## Text section
■ ■ ■

Issue 11, 2023

Accelerating reaction modeling using dynamic flow experiments, part 1: design space exploration

Abstract

As organic chemistry becomes an increasingly data-rich field, there is a need for methods to rapidly build and parameterize models for further development. We demonstrate the parameterization of kinetic models for a catalytic reaction using three different experimental approaches: 1) steady state experiments; 2) dynamic experiments altering residence time only; 3) multi-ramp experiments, where all variables are altered simultaneously. The best agreement in a range of validation experiments was achieved using the model parameterized in the multi-ramp experiment, which also required the shortest experimental time. Further validation was then performed against a self-optimization experiment, demonstrating this as an effective method for developing empirically accurate kinetic models. The validated model could then be used for further in silico optimization and for guiding scale-up studies.

■ ■ ■

Recorded data
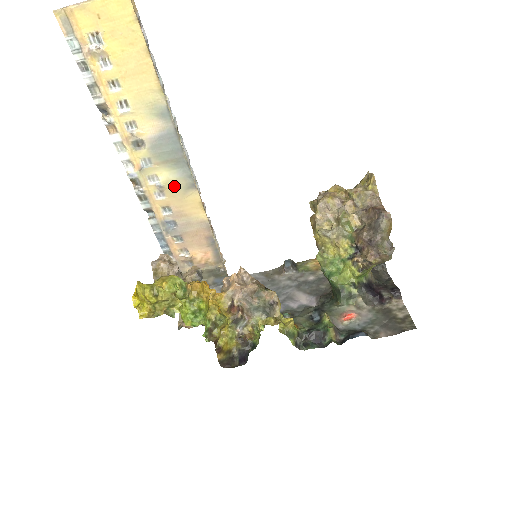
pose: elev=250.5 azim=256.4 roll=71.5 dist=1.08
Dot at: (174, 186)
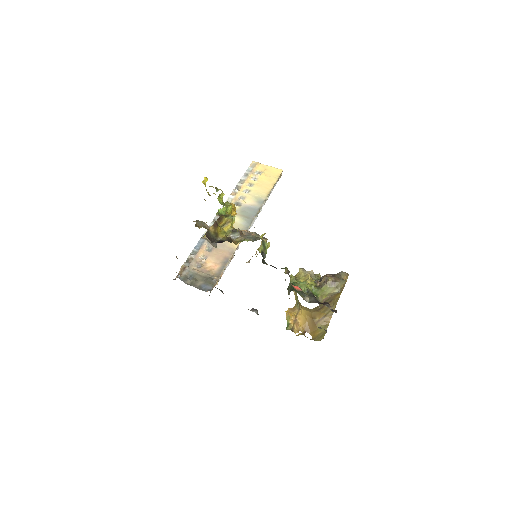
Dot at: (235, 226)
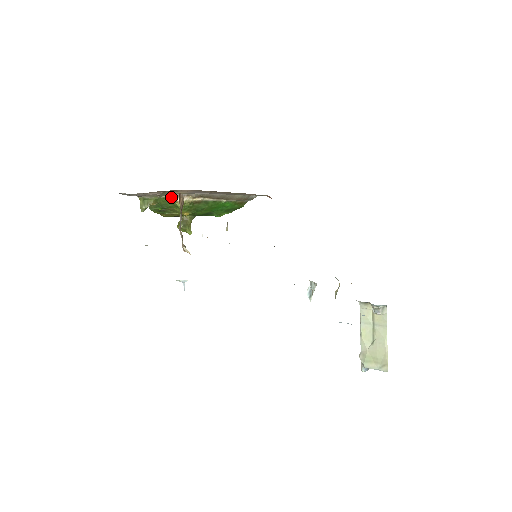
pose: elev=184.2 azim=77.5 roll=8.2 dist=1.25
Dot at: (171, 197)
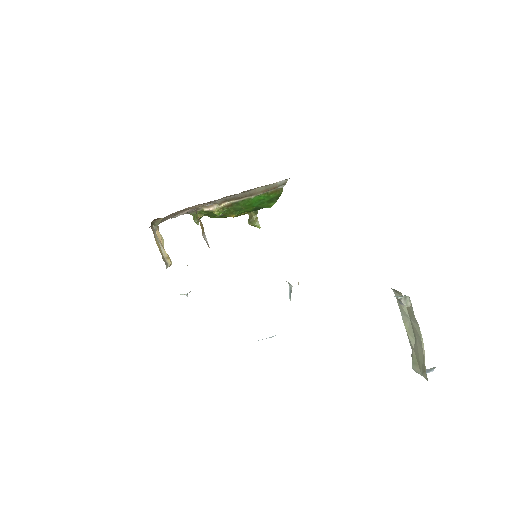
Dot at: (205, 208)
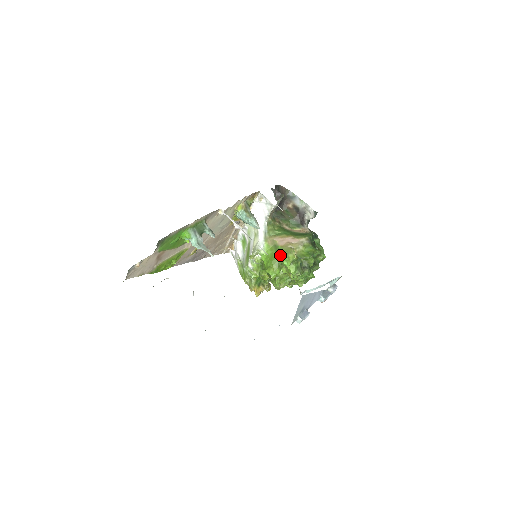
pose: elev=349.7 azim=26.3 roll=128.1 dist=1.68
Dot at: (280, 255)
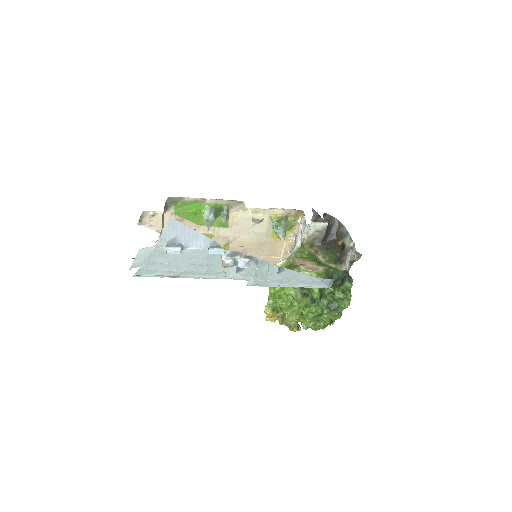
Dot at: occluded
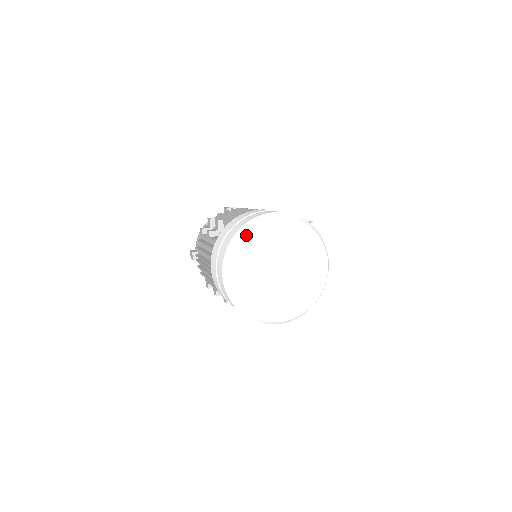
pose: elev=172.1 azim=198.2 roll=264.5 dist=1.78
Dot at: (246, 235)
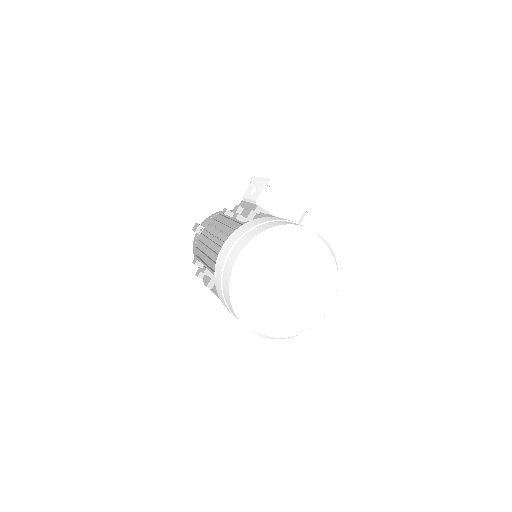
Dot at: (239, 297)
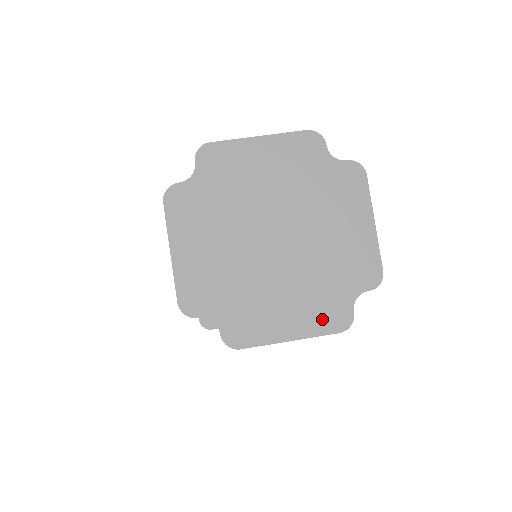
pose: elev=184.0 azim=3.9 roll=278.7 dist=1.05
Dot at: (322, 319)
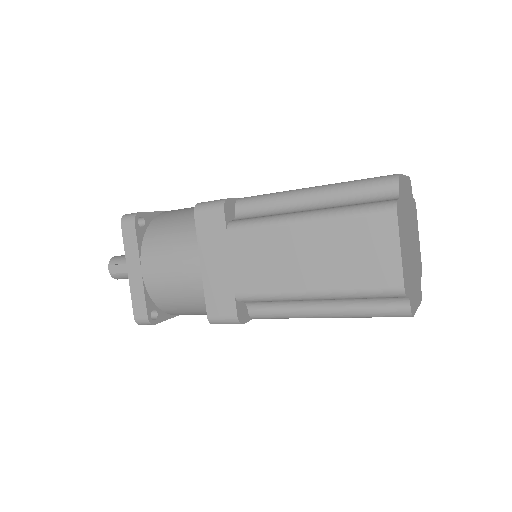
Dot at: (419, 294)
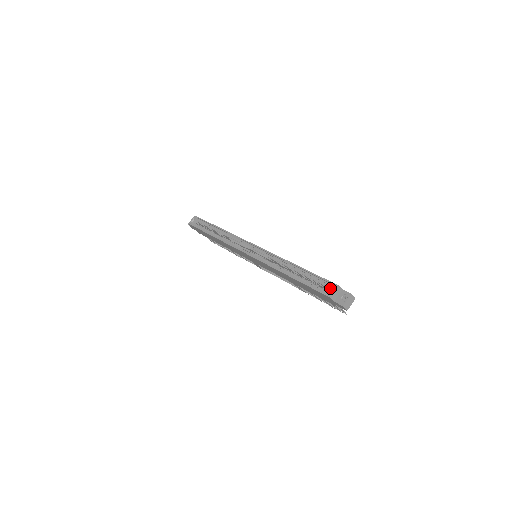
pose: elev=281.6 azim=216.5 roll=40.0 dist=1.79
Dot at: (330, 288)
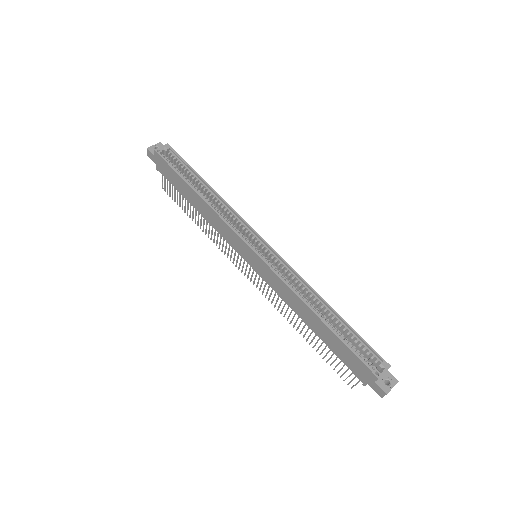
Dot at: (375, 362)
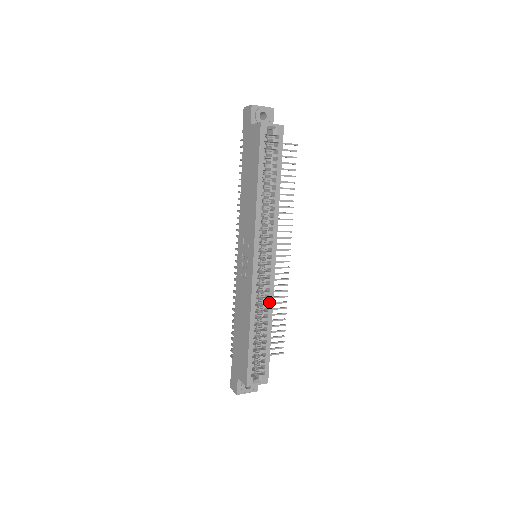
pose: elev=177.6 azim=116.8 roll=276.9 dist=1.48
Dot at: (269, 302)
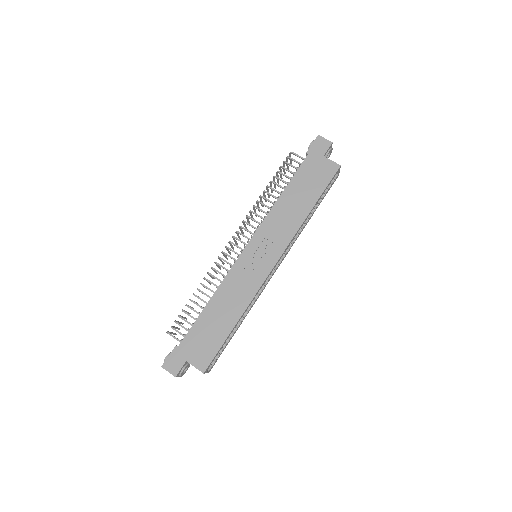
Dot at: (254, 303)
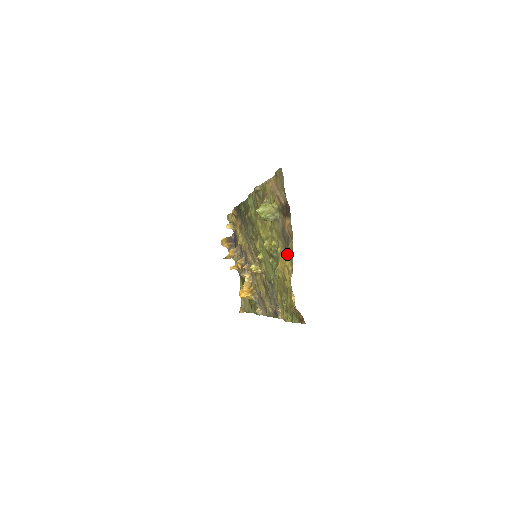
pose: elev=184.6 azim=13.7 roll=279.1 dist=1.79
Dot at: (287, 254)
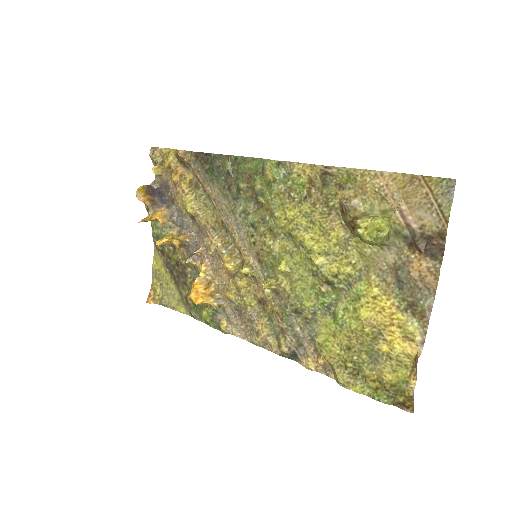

■ ■ ■

## List of tasks
1. Return the stretch of the reaction modeling abstract from "As organic chemistry" through "guiding scale-up studies.".
2. Summarize the reaction modeling abstract in two sentences.

## Completed exercise
1.
As organic chemistry becomes an increasingly data-rich field, there is a need for methods to rapidly build and parameterize models for further development. We demonstrate the parameterization of kinetic models for a catalytic reaction using three different experimental approaches: 1) steady state experiments; 2) dynamic experiments altering residence time only; 3) multi-ramp experiments, where all variables are altered simultaneously. The best agreement in a range of validation experiments was achieved using the model parameterized in the multi-ramp experiment, which also required the shortest experimental time. Further validation was then performed against a self-optimization experiment, demonstrating this as an effective method for developing empirically accurate kinetic models. The validated model could then be used for further in silico optimization and for guiding scale-up studies.

2. Kinetic models for a catalytic reaction were parameterized using three experimental approaches: steady state experiments, dynamic experiments that alter only residence time, and multi-ramp experiments that alter all variables simultaneously. The multi-ramp model gave the best agreement in validation experiments and required the shortest experimental time, and after further validation against a self-optimization experiment, it could be used for in silico optimization and for guiding scale-up studies.